**Data entries:**
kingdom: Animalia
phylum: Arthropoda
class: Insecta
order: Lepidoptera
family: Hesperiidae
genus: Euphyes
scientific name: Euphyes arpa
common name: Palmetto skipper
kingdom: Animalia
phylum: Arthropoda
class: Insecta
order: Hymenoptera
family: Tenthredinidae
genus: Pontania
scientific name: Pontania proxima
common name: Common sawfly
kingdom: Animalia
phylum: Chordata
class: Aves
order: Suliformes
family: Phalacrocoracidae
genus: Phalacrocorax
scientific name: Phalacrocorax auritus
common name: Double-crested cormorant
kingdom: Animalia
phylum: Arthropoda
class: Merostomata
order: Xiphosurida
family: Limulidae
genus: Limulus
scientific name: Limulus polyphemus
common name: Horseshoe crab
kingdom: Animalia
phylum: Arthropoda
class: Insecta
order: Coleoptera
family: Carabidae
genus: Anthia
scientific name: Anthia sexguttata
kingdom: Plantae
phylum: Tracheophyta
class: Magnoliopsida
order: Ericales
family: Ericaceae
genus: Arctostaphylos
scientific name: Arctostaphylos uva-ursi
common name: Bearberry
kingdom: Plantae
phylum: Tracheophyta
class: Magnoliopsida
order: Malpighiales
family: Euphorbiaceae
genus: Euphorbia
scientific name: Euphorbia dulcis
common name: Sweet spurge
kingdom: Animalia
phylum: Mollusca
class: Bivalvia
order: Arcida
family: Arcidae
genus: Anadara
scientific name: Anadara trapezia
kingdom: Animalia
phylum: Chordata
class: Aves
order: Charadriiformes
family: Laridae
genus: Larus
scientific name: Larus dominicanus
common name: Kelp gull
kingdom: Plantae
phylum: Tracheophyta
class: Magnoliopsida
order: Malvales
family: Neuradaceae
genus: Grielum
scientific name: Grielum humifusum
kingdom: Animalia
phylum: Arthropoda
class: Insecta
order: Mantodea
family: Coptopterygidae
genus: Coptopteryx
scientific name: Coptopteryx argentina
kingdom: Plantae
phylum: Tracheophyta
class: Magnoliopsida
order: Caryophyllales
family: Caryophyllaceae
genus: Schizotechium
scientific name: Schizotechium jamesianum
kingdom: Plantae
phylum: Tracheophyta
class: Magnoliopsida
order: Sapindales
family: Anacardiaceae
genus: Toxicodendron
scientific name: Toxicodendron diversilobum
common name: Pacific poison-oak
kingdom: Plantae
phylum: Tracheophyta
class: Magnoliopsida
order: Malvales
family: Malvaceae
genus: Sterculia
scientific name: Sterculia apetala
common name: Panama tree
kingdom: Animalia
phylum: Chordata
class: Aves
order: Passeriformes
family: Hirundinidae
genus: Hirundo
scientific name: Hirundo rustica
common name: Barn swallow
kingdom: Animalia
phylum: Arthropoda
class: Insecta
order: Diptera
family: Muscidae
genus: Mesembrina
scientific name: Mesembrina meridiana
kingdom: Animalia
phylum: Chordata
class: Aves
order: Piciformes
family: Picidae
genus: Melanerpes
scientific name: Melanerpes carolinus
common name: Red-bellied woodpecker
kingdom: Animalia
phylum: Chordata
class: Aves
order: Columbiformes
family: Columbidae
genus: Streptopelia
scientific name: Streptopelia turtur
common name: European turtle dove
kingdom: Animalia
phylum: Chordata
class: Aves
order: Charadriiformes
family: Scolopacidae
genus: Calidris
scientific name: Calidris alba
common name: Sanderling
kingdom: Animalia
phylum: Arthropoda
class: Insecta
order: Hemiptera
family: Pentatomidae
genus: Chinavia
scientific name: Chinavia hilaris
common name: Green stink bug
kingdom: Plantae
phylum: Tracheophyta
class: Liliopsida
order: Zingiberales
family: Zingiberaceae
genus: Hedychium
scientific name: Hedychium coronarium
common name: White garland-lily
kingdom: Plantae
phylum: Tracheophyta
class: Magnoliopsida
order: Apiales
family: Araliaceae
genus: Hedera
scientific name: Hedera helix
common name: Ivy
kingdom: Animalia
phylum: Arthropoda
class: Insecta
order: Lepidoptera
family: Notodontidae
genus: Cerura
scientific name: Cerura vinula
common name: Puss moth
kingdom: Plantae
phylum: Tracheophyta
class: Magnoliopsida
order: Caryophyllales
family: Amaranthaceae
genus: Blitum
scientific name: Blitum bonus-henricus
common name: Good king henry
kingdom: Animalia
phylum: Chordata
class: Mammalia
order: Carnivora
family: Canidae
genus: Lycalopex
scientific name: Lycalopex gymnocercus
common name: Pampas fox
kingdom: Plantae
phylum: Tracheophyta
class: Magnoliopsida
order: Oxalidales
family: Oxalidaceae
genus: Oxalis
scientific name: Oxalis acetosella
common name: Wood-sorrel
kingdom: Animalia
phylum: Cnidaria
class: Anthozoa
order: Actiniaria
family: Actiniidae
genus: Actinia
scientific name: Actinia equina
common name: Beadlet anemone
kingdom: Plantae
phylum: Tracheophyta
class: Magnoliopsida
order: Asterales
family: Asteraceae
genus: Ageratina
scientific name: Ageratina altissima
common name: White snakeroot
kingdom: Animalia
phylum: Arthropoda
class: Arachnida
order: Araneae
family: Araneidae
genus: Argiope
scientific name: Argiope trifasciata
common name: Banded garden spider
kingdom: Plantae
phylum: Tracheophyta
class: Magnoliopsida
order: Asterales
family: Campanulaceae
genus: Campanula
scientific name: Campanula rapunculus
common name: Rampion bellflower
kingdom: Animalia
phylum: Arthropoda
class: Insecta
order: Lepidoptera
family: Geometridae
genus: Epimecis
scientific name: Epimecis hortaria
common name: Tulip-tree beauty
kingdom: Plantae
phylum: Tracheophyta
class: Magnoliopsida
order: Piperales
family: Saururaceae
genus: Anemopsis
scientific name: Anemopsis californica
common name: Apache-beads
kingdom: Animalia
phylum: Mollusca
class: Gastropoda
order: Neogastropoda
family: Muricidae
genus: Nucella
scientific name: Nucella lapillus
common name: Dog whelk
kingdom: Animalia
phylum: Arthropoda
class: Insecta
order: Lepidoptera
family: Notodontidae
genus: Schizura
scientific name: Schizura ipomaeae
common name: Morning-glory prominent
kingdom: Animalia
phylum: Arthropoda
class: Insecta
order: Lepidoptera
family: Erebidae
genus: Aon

**Written exercise:**
Render the material as a JSON list of strings, one per line, beginning at the start of the material and running through the line containing "common name: Double-crested cormorant", with blank lines left out.

**Exercise answer:**
[
  "kingdom: Animalia",
  "phylum: Arthropoda",
  "class: Insecta",
  "order: Lepidoptera",
  "family: Hesperiidae",
  "genus: Euphyes",
  "scientific name: Euphyes arpa",
  "common name: Palmetto skipper",
  "kingdom: Animalia",
  "phylum: Arthropoda",
  "class: Insecta",
  "order: Hymenoptera",
  "family: Tenthredinidae",
  "genus: Pontania",
  "scientific name: Pontania proxima",
  "common name: Common sawfly",
  "kingdom: Animalia",
  "phylum: Chordata",
  "class: Aves",
  "order: Suliformes",
  "family: Phalacrocoracidae",
  "genus: Phalacrocorax",
  "scientific name: Phalacrocorax auritus",
  "common name: Double-crested cormorant"
]